DATA FOR ANALYSIS:
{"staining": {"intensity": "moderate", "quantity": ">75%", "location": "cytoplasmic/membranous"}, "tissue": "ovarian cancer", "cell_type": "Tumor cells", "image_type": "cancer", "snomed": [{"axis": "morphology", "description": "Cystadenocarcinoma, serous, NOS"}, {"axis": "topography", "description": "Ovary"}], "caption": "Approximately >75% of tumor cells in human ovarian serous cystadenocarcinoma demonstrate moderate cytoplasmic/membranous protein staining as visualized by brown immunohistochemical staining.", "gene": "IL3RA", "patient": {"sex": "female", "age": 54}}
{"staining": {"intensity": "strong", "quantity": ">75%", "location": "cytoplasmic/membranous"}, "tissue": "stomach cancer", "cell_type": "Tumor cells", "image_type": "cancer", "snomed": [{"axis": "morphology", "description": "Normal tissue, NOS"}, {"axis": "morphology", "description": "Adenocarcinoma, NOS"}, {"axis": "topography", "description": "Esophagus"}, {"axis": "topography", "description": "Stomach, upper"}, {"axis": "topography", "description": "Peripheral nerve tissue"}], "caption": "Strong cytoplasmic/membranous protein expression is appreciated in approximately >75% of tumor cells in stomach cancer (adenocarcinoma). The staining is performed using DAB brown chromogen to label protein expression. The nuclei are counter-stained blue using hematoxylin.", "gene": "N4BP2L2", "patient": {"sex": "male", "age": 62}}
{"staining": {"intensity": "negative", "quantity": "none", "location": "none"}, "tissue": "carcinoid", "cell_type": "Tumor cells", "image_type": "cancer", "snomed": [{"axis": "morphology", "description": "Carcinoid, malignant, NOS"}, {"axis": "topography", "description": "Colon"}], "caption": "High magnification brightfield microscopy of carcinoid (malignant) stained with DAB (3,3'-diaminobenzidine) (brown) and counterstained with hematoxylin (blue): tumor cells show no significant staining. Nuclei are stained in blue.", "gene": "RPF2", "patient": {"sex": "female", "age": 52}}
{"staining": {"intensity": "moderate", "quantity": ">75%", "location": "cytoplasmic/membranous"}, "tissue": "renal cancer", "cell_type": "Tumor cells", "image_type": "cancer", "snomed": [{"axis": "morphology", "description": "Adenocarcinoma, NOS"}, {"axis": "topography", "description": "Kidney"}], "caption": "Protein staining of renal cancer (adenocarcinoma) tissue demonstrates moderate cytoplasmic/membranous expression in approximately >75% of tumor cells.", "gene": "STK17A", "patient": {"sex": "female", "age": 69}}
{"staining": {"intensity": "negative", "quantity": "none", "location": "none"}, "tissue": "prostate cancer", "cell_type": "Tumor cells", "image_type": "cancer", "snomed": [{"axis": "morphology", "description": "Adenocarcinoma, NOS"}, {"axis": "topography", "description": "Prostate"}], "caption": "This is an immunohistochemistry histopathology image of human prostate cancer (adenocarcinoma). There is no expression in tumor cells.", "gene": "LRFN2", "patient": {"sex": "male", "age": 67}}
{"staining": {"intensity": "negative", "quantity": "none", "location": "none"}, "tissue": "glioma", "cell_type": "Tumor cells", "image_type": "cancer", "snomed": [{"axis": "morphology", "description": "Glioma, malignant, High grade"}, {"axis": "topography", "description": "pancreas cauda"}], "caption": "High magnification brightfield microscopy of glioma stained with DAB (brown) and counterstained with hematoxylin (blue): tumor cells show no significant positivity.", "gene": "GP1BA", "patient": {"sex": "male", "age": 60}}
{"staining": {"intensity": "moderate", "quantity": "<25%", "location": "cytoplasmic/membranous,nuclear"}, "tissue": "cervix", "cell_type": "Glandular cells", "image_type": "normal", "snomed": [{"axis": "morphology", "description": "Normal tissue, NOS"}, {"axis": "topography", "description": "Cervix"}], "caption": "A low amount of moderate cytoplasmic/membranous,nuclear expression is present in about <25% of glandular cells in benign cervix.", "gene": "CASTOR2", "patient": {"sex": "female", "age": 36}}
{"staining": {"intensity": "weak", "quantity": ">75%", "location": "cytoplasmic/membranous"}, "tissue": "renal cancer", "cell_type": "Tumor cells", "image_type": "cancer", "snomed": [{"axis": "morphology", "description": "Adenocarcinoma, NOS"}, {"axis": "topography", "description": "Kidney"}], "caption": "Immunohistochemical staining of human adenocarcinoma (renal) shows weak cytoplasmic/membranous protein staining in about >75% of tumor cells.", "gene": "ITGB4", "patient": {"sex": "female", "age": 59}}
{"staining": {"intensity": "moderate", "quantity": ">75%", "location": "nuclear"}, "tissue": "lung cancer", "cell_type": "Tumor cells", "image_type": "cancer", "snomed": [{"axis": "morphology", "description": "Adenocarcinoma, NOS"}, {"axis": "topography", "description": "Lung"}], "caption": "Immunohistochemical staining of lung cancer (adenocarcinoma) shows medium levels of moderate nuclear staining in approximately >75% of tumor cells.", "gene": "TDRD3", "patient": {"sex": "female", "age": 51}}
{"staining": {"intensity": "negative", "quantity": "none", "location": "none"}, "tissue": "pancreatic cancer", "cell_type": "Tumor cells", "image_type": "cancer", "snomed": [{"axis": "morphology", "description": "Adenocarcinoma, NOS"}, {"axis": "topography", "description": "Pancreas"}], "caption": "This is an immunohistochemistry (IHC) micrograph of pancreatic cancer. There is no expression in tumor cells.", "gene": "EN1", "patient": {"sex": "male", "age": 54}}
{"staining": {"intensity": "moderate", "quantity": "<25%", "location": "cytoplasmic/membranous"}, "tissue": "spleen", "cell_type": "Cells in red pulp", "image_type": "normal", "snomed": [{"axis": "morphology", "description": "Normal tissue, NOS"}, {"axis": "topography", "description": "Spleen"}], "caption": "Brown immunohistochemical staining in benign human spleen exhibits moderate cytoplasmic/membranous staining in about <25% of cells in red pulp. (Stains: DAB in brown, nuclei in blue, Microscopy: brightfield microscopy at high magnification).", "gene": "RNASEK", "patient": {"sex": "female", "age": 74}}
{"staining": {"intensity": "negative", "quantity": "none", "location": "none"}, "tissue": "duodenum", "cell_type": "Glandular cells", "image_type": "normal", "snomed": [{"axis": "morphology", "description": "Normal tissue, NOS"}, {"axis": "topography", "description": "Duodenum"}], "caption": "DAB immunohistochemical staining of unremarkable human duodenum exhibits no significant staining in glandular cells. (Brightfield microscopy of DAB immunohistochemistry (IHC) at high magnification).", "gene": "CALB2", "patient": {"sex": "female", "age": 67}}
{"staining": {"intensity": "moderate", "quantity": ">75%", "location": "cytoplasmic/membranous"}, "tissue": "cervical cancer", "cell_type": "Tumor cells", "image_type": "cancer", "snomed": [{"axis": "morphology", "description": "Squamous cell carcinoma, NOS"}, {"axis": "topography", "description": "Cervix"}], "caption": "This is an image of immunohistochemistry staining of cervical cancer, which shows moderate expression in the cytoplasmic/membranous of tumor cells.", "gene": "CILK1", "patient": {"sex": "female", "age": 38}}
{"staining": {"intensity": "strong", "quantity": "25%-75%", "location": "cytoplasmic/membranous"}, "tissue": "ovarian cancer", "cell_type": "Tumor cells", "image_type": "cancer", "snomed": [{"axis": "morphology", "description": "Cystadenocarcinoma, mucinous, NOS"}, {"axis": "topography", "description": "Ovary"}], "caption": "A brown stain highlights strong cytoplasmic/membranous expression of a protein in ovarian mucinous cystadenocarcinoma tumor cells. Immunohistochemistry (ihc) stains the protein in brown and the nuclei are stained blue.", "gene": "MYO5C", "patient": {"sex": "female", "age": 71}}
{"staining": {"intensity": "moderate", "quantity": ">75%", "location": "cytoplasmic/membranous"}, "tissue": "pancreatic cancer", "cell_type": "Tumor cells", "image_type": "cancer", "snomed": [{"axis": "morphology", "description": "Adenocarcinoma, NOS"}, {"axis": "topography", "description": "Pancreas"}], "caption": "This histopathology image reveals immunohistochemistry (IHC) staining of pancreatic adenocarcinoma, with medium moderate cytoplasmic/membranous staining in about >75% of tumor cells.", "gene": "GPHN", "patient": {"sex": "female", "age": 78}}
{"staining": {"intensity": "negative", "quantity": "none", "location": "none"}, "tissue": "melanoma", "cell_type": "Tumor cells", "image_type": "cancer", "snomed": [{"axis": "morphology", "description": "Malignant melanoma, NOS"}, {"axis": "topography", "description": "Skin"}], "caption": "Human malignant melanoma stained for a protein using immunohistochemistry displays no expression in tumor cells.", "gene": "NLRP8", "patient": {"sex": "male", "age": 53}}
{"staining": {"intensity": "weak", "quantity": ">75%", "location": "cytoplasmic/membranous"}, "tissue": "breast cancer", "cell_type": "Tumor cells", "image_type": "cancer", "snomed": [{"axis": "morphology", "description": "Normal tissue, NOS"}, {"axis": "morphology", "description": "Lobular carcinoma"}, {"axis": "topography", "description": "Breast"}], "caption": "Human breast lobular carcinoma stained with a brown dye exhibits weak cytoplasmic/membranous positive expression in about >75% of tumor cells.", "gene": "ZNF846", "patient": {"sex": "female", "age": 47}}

PROMPT: From the entries above, extract only the lines running from the one containing "low amount of" through the one containing "staining of lung", inclusive.

WRITTEN RESPONSE:
{"staining": {"intensity": "moderate", "quantity": "<25%", "location": "cytoplasmic/membranous,nuclear"}, "tissue": "cervix", "cell_type": "Glandular cells", "image_type": "normal", "snomed": [{"axis": "morphology", "description": "Normal tissue, NOS"}, {"axis": "topography", "description": "Cervix"}], "caption": "A low amount of moderate cytoplasmic/membranous,nuclear expression is present in about <25% of glandular cells in benign cervix.", "gene": "CASTOR2", "patient": {"sex": "female", "age": 36}}
{"staining": {"intensity": "weak", "quantity": ">75%", "location": "cytoplasmic/membranous"}, "tissue": "renal cancer", "cell_type": "Tumor cells", "image_type": "cancer", "snomed": [{"axis": "morphology", "description": "Adenocarcinoma, NOS"}, {"axis": "topography", "description": "Kidney"}], "caption": "Immunohistochemical staining of human adenocarcinoma (renal) shows weak cytoplasmic/membranous protein staining in about >75% of tumor cells.", "gene": "ITGB4", "patient": {"sex": "female", "age": 59}}
{"staining": {"intensity": "moderate", "quantity": ">75%", "location": "nuclear"}, "tissue": "lung cancer", "cell_type": "Tumor cells", "image_type": "cancer", "snomed": [{"axis": "morphology", "description": "Adenocarcinoma, NOS"}, {"axis": "topography", "description": "Lung"}], "caption": "Immunohistochemical staining of lung cancer (adenocarcinoma) shows medium levels of moderate nuclear staining in approximately >75% of tumor cells.", "gene": "TDRD3", "patient": {"sex": "female", "age": 51}}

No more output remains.